REQUIRED WORK.
Nothing past the line containing "right shoulder: (85, 79, 0)" belongs in the output. Copy exactly every line of the data below from the first up to and including it.
= Beginning of Section =
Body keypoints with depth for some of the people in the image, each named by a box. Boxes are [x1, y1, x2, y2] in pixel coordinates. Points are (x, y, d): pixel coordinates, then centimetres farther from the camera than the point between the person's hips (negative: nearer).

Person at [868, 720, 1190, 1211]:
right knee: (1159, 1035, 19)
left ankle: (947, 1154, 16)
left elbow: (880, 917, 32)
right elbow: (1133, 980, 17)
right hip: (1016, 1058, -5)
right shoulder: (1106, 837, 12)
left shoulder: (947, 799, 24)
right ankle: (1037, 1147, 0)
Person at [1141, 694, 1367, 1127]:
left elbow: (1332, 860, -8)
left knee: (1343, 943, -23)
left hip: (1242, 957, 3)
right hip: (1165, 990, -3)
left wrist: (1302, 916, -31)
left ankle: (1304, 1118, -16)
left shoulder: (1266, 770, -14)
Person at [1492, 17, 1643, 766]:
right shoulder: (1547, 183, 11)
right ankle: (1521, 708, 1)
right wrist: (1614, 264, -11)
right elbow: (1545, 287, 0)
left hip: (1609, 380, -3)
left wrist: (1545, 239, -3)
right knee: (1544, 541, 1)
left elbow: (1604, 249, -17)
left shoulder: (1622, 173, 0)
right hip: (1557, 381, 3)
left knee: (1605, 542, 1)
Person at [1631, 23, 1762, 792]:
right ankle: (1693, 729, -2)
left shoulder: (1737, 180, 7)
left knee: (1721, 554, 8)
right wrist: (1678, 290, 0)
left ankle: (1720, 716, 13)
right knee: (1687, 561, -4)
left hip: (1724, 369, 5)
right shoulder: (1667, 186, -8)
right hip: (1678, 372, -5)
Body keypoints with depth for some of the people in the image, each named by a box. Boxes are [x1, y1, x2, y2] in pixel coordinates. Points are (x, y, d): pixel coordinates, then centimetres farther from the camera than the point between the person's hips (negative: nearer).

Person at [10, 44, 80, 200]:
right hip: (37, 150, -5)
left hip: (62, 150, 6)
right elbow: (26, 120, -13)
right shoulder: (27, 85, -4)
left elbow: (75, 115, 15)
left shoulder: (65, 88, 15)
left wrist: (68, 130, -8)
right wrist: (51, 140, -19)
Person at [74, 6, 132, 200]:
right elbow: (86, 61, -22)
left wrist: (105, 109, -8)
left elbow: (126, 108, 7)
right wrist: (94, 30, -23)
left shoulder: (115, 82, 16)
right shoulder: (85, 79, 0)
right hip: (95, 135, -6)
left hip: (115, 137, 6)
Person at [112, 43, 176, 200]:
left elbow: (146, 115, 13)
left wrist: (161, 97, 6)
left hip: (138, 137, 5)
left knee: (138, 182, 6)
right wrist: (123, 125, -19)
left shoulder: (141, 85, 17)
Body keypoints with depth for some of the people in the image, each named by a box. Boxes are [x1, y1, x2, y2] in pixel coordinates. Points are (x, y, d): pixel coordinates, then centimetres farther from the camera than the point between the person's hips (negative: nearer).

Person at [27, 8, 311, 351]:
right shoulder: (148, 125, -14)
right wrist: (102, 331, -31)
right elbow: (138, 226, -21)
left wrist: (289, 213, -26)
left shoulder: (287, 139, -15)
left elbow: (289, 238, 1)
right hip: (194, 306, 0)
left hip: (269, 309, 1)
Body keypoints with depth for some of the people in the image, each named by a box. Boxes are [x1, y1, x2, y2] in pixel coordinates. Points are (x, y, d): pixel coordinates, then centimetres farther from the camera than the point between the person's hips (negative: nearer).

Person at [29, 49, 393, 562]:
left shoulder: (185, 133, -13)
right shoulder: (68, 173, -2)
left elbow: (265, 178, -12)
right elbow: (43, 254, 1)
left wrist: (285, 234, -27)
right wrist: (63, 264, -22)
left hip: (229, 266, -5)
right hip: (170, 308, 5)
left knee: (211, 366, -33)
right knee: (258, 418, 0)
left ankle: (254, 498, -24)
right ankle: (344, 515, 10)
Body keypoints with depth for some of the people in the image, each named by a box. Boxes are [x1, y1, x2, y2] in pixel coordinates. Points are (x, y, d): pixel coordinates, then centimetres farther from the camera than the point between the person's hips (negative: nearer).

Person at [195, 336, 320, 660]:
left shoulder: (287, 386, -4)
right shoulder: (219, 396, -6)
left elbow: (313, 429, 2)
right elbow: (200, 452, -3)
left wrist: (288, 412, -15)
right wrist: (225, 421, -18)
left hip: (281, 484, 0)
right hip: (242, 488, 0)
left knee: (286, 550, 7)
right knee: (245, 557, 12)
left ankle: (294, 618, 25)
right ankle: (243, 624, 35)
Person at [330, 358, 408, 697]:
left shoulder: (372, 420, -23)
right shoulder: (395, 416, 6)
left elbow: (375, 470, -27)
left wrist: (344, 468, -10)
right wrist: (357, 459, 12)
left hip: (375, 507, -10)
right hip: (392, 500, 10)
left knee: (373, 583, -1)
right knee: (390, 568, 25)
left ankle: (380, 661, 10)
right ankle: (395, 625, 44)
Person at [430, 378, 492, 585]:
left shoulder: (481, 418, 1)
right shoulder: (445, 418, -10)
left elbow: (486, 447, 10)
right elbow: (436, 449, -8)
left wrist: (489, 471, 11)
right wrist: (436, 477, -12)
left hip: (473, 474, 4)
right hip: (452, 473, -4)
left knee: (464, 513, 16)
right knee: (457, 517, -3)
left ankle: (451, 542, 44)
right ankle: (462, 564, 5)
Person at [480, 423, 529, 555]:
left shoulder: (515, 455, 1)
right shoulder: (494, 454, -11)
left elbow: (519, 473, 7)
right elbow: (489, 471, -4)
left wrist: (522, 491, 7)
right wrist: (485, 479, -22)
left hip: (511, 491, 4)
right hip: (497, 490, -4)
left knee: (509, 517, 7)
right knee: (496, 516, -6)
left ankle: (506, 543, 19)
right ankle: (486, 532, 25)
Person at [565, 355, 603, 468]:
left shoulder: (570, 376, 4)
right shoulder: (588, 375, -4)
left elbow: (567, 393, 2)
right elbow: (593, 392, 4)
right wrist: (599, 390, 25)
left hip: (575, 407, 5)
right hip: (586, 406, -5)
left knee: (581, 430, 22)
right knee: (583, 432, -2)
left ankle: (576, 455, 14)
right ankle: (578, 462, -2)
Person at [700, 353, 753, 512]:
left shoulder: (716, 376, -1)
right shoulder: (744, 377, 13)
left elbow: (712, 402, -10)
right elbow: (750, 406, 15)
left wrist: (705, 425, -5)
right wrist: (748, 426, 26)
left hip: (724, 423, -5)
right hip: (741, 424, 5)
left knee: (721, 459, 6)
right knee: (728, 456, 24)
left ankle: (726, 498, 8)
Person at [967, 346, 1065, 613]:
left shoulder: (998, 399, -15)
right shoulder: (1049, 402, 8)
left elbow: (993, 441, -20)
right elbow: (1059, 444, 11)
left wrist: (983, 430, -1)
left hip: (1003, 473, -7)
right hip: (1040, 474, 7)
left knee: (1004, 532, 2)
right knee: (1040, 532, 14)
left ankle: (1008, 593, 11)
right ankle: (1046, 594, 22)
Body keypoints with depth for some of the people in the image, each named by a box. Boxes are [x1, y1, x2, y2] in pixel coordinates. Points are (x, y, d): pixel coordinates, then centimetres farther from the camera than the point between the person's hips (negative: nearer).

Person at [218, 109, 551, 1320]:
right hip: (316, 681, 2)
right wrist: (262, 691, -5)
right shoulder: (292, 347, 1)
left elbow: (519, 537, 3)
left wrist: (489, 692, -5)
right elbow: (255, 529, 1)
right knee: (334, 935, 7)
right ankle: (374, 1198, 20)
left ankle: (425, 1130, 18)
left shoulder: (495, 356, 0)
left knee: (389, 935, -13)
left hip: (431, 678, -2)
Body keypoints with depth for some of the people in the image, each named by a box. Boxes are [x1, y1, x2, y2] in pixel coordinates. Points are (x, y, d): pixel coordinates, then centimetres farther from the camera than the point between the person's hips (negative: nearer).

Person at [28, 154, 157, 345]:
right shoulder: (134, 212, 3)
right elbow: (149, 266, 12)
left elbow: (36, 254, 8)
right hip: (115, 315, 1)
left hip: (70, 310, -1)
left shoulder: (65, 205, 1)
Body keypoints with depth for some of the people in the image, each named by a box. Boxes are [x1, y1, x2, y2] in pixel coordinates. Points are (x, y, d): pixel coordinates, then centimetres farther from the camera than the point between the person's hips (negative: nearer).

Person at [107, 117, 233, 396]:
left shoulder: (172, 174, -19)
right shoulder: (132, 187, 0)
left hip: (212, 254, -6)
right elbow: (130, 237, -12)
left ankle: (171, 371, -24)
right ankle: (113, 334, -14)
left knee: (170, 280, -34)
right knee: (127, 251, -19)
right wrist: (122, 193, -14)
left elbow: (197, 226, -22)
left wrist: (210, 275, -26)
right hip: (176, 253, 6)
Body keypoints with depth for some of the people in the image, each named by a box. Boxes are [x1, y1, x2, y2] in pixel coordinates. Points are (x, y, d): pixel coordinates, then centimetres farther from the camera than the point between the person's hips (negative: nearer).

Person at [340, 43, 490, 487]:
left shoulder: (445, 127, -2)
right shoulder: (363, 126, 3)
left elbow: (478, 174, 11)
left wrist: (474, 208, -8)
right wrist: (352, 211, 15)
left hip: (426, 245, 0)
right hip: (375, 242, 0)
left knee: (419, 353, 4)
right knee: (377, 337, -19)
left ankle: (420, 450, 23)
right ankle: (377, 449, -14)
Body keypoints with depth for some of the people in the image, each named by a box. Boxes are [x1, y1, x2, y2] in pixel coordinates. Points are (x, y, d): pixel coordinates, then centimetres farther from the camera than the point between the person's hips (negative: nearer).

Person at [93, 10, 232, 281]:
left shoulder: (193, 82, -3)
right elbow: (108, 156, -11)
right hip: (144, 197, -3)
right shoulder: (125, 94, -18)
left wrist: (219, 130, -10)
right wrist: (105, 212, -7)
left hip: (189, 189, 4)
= End of Section =
ANSWER SPACE.
Body keypoints with depth for some of the people in the image, each named by a box. Boxes are [x1, y1, x2, y2] in pixel coordinates. Points are (x, y, d): pixel coordinates, then centimetres farther from the camera than the point between the person's hips (negative: nearer).

Person at [868, 720, 1190, 1211]:
right knee: (1159, 1035, 19)
left ankle: (947, 1154, 16)
left elbow: (880, 917, 32)
right elbow: (1133, 980, 17)
right hip: (1016, 1058, -5)
right shoulder: (1106, 837, 12)
left shoulder: (947, 799, 24)
right ankle: (1037, 1147, 0)
Person at [1141, 694, 1367, 1127]:
left elbow: (1332, 860, -8)
left knee: (1343, 943, -23)
left hip: (1242, 957, 3)
right hip: (1165, 990, -3)
left wrist: (1302, 916, -31)
left ankle: (1304, 1118, -16)
left shoulder: (1266, 770, -14)
Person at [1492, 17, 1643, 766]:
right shoulder: (1547, 183, 11)
right ankle: (1521, 708, 1)
right wrist: (1614, 264, -11)
right elbow: (1545, 287, 0)
left hip: (1609, 380, -3)
left wrist: (1545, 239, -3)
right knee: (1544, 541, 1)
left elbow: (1604, 249, -17)
left shoulder: (1622, 173, 0)
right hip: (1557, 381, 3)
left knee: (1605, 542, 1)
Person at [1631, 23, 1762, 792]:
right ankle: (1693, 729, -2)
left shoulder: (1737, 180, 7)
left knee: (1721, 554, 8)
right wrist: (1678, 290, 0)
left ankle: (1720, 716, 13)
right knee: (1687, 561, -4)
left hip: (1724, 369, 5)
right shoulder: (1667, 186, -8)
right hip: (1678, 372, -5)
Body keypoints with depth for some of the people in the image, each named by a box. Boxes are [x1, y1, x2, y2] in pixel coordinates. Points are (x, y, d): pixel coordinates, then centimetres farther from the camera than the point between the person's hips (negative: nearer).

Person at [10, 44, 80, 200]:
right hip: (37, 150, -5)
left hip: (62, 150, 6)
right elbow: (26, 120, -13)
right shoulder: (27, 85, -4)
left elbow: (75, 115, 15)
left shoulder: (65, 88, 15)
left wrist: (68, 130, -8)
right wrist: (51, 140, -19)
Person at [74, 6, 132, 200]:
right elbow: (86, 61, -22)
left wrist: (105, 109, -8)
left elbow: (126, 108, 7)
right wrist: (94, 30, -23)
left shoulder: (115, 82, 16)
right shoulder: (85, 79, 0)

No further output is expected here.